> SEITE
┄┄┄┄┄┄
# Argentumdämmerung Ruf farmen



## Drasiera (6. Mai 2011)

Grüße.

Weiß zufällig jemand ob und wo man die Geißelsteine etc. abgeben kann um an die Rufmarken zu kommen? Seit Cata nimmt der NPC am Flugpunkt der Westlichen Pestländer die items nicht mehr an, das Schmuckstück gibt es aber noch und die Geißelsteine dropen auch noch wenn man es angelegt hat. Bei der Kapelle des hoffnungsvollen Lichts finde ich auch keinen Abnehmer für die Sachen.

Kann man seit Cata überhaupt noch Ruf für diese Fraktion farmen?


----------



## Grushdak (6. Mai 2011)

Klar gibt es noch Ruf - das fühlbar sogar mehr, als man benötigt.
Queste doch einfach mittels Fionas Karawane die Pesis durch.

Und die Steine sollte man schon an der Kapelle abgeben können - sowie die ganzen anderen Rufitem-Drops.

Jedenfalls ging das noch vor Kurzem.
Und ich glaub nicht, daß das komplett verworfen wurde.

*edit:* 
Echt verworfen?
Seit wann ist das denn nicht mehr möglich?

greetz


----------



## MarkusM (6. Mai 2011)

Hi!

soweit ich weis kann man noch ruf durch kloppen von Monstern bekommen.

Die Geißelsteine usw. kannst nicht mehr abgeben, sind also somit nutzlos

LG


----------



## Drasiera (6. Mai 2011)

Danke für die schnellen Antworten.

Hab mich auch in Herdweiler umgesehen, das ist ja seid Cata ein neuer Stützpunkt der Fraktion aber leider auch keinen Abnehmer für die Steine gefunden.

Na wenn die Steine nutzlos geworden sind kann ich sie ja entsorgen.

Lg


----------



## kaepteniglo (6. Mai 2011)

Bekommt man bei dem Turnier in der Eiskrone nicht auch noch Ruf für die Dämmerung?


----------



## Alux (6. Mai 2011)

kaepteniglo schrieb:


> Bekommt man bei dem Turnier in der Eiskrone nicht auch noch Ruf für die Dämmerung?



Kommt mir auch so vor.


----------



## Drasiera (6. Mai 2011)

Da bekommt man Ruf für den Argentumkreuzug und da bin ich schon auf Ehrfüchtig.

Questen in den östlichen Pestländern bringt auch keinen Ruf leider.


----------



## Lysozyma (6. Mai 2011)

Strathholme wäre noch einen Versuch wert, ich glaube ich habe meinen Ruf damals dort gefarmt und mit Glück gibt es noch das Mount.


----------



## KingSav (6. Mai 2011)

wollte vorhin auch mal wieder ruf farmen, da mir nur noch eine fraktion für den 35fraktionen erfolg fehlt. strath kann man knicken, mobs geben kein ruf und auch sonst nix gefunden. in anderen foren wird gesagt, man muss die pestis durchquesten und schaltet dann 2 quests frei, die dauerhaft wiederholbar sind. ich werd mich morgen mal ransetzen und schauen, ob da was dran is.
┄┄┄┄┄┄
> VORLIEGENDE ANGABEN
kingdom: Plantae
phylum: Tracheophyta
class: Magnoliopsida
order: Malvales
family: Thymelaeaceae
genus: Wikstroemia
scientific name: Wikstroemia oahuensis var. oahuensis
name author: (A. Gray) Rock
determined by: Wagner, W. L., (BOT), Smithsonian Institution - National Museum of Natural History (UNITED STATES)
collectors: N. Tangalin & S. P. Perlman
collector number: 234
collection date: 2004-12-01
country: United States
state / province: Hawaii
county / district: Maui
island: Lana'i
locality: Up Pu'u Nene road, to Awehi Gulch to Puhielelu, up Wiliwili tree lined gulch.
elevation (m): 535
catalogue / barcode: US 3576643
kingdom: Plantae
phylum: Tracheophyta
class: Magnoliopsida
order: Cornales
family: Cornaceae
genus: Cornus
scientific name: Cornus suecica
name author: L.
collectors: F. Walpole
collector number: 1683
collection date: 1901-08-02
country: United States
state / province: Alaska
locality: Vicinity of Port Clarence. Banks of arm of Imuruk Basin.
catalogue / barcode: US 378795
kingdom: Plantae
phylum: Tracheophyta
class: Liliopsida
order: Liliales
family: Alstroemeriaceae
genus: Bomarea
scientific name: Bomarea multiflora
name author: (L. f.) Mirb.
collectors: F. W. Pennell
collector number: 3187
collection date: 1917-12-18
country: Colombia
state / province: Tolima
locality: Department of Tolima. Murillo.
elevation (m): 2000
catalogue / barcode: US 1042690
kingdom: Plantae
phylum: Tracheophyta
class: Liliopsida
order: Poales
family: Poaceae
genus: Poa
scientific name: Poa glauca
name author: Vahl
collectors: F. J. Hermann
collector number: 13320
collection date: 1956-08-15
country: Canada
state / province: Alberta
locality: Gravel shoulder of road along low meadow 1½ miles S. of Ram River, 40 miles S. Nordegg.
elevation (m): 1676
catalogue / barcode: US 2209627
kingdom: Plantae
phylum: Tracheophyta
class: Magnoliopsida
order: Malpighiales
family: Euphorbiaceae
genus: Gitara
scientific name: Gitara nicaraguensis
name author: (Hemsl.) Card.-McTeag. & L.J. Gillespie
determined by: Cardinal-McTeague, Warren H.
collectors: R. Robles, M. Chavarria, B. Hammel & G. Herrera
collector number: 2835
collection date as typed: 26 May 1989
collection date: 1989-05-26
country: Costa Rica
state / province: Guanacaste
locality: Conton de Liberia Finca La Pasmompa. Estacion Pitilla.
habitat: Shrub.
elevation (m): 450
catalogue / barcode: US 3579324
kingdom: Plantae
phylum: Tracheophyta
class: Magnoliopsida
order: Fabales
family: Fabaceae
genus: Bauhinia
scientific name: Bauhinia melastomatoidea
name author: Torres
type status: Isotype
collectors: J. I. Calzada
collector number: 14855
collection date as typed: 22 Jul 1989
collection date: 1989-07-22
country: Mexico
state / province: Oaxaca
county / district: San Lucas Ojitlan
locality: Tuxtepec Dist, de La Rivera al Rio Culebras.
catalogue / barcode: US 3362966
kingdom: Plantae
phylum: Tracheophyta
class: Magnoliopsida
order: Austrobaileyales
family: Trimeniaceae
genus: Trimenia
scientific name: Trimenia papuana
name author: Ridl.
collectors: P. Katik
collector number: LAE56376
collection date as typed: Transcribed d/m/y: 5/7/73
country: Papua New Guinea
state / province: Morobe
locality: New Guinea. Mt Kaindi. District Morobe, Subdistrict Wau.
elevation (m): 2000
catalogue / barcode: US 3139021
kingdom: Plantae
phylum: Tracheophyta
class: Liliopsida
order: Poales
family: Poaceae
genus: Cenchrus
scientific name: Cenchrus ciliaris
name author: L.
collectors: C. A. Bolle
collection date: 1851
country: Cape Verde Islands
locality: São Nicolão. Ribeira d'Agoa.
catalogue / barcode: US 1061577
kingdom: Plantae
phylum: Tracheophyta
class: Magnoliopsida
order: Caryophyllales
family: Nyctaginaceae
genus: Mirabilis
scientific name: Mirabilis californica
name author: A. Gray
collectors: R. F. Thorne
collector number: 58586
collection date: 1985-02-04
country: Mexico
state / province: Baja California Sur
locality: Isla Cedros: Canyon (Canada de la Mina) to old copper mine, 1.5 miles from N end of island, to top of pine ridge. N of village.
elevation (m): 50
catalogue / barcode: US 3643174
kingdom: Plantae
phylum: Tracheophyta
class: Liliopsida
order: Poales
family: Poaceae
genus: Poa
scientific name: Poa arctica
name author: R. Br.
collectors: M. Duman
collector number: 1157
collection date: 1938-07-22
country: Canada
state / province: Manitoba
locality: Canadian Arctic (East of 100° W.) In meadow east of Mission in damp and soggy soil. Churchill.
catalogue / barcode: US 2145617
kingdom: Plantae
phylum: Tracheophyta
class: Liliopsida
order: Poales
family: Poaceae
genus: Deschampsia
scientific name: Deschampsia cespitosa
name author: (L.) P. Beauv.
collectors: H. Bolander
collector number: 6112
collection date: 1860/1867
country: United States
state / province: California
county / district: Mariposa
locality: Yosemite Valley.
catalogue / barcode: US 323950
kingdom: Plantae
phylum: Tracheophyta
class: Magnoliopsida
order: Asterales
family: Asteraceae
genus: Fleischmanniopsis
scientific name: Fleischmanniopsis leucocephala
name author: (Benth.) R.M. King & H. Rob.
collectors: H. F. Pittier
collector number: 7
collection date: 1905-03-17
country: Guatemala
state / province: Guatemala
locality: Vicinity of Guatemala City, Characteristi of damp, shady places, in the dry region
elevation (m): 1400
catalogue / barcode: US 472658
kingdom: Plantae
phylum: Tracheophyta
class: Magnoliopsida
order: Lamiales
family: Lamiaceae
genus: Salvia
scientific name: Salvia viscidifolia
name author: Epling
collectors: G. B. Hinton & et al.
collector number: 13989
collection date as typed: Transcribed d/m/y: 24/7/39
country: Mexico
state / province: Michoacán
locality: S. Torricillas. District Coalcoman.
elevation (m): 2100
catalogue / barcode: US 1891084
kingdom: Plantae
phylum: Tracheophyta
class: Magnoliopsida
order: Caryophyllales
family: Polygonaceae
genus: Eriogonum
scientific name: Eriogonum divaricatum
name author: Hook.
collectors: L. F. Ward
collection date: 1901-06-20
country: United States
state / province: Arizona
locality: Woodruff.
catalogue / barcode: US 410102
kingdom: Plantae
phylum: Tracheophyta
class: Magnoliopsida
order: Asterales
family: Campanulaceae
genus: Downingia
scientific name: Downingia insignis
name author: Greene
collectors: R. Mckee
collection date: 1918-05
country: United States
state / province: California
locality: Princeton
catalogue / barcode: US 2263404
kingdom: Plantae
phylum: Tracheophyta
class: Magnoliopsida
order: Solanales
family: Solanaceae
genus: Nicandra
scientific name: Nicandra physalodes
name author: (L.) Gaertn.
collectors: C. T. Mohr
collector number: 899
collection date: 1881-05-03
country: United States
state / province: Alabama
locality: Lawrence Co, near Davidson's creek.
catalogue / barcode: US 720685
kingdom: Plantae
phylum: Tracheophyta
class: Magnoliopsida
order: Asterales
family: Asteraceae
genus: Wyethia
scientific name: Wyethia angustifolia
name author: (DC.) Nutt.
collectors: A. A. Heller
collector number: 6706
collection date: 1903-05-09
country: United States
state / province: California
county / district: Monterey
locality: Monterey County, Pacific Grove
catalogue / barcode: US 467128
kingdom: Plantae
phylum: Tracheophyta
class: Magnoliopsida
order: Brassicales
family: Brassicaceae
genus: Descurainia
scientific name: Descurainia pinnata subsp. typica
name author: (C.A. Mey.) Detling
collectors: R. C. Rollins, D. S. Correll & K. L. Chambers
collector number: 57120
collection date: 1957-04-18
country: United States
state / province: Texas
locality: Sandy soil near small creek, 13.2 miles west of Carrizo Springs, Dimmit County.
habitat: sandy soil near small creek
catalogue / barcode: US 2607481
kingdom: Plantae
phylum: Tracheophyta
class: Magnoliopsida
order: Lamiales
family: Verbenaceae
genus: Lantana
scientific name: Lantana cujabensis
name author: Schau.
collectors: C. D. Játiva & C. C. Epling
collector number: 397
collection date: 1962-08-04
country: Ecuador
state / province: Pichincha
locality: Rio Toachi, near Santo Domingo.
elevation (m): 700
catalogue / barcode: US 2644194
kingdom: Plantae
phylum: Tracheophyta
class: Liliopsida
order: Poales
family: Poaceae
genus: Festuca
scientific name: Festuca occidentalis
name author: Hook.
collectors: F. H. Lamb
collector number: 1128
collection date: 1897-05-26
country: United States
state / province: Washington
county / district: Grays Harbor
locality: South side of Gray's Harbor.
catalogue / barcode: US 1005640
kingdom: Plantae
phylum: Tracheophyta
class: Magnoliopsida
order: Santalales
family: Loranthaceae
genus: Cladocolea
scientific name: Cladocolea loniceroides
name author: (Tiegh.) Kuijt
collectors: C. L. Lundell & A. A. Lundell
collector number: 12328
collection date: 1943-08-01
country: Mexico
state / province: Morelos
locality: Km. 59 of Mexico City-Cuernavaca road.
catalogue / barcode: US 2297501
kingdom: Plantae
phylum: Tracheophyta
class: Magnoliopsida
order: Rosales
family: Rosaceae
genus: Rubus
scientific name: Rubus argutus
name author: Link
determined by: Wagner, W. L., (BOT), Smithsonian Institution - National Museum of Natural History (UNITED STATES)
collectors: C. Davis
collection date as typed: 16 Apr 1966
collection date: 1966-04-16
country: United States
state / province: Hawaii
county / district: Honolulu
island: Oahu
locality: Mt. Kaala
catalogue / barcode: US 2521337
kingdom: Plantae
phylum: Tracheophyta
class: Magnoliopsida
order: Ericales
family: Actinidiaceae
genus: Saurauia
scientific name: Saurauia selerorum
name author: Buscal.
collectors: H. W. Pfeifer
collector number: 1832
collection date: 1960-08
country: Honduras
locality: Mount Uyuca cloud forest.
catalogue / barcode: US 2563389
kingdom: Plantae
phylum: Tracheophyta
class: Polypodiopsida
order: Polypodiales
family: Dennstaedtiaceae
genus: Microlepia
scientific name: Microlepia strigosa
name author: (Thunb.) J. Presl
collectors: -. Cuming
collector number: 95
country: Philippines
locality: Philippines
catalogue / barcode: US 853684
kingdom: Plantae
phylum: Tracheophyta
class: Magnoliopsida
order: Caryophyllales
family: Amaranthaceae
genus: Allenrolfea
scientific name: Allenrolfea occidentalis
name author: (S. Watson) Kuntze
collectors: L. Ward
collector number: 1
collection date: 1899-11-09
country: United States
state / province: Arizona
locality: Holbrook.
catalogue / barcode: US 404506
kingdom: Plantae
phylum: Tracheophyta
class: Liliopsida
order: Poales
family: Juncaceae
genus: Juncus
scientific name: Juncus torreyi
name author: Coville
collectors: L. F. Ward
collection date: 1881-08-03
┄┄┄┄┄┄
> ZU ERLEDIGEN
1. In welchem Stützpunkt der Fraktion hat sich Drasiera laut der Seite außerdem vergeblich nach einem Abnehmer für die Steine umgesehen?
2. Gib alles vom Anfang der Auflistung bis hinunter zur Zeile mit „name author: (A. Gray) Rock“ wortgetreu aus, diese Zeile eingeschlossen.

> DIE LÖSUNGEN
1. In Herdweiler.

2.
kingdom: Plantae
phylum: Tracheophyta
class: Magnoliopsida
order: Malvales
family: Thymelaeaceae
genus: Wikstroemia
scientific name: Wikstroemia oahuensis var. oahuensis
name author: (A. Gray) Rock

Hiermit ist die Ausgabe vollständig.